### Passage shown
In this previous post I discussed some of the parameters we have to tune to estimate a boosting model using the xgboost package. In this post I will discuss the two parameters that were left out in part I, which are the gamma and the min_child_weight. These two parameters are much less obvious to understand but they can significantly change the results. Unfortunately, the best way to set them changes from dataset to dataset and we have to test a few values to select the best model. Note that there are many other parameters in the xgboost package. I am only showing the ones I use more.

## Parameters

• min_child_weigth: This parameter puts a lower bound on the number of instances in a terminal node. Bigger values require more instances in terminal nodes, which makes each tree in the boosting smaller and the algorithm more conservative.

Keypoint text descriptions:
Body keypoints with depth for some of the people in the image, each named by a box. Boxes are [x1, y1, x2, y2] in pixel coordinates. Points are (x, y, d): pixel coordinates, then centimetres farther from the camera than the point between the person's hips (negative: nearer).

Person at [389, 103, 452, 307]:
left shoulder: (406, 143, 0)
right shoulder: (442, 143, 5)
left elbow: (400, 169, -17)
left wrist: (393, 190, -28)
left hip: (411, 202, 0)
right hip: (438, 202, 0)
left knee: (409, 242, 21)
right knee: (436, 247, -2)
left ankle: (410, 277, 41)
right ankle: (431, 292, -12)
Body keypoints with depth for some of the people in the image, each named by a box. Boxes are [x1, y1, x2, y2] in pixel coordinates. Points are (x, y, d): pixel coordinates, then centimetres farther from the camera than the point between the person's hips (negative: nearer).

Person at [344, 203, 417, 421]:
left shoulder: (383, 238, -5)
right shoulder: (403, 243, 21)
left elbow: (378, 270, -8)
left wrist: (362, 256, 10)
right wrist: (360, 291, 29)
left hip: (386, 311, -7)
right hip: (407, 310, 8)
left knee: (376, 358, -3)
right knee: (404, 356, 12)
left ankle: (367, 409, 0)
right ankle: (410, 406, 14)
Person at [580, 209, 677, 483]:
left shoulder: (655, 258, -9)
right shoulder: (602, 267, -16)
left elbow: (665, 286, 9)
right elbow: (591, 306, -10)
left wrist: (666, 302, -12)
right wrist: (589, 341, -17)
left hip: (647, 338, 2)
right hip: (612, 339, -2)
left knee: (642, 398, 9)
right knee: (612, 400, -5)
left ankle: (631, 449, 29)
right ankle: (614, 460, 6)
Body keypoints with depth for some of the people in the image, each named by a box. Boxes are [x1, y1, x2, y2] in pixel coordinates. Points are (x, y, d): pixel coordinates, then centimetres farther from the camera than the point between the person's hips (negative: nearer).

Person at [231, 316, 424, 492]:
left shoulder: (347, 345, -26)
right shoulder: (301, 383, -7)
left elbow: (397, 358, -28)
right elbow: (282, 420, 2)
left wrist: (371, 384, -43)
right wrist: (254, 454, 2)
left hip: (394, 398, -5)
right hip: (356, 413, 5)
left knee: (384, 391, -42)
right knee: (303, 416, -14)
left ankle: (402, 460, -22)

### Using the information
**1.** Answer these questions from the xgboost post:
(a) Which two parameters does the post cover that were left out in part I?
(b) Why does the post say a few values have to be tested to select the best model?
(c) For the parameter that puts a lower bound on the number of instances in a terminal node, what do bigger values do to each tree and to the algorithm?
**2.** Does each statement agree with the xgboost post? Give yes or no, with the deciding words quoted from the post.
(a) The post covers every parameter in the xgboost package.
(b) The post describes the two parameters as easy to understand.
(c) Bigger values of the lower-bound parameter make each tree in the boosting smaller.
**3.** From the xgboost post, output the stretch from "In this previous" through "I use more.".

### Solved problems
**1.**
(a) The gamma and the min_child_weight.
(b) Because the best way to set them changes from dataset to dataset.
(c) Each tree in the boosting gets smaller, and the algorithm becomes more conservative.

**2.**
(a) No: "Note that there are many other parameters in the xgboost package. I am only showing the ones I use more."
(b) No: "These two parameters are much less obvious to understand"
(c) Yes: "which makes each tree in the boosting smaller and the algorithm more conservative"

**3.**
In this previous post I discussed some of the parameters we have to tune to estimate a boosting model using the xgboost package. In this post I will discuss the two parameters that were left out in part I, which are the gamma and the min_child_weight. These two parameters are much less obvious to understand but they can significantly change the results. Unfortunately, the best way to set them changes from dataset to dataset and we have to test a few values to select the best model. Note that there are many other parameters in the xgboost package. I am only showing the ones I use more.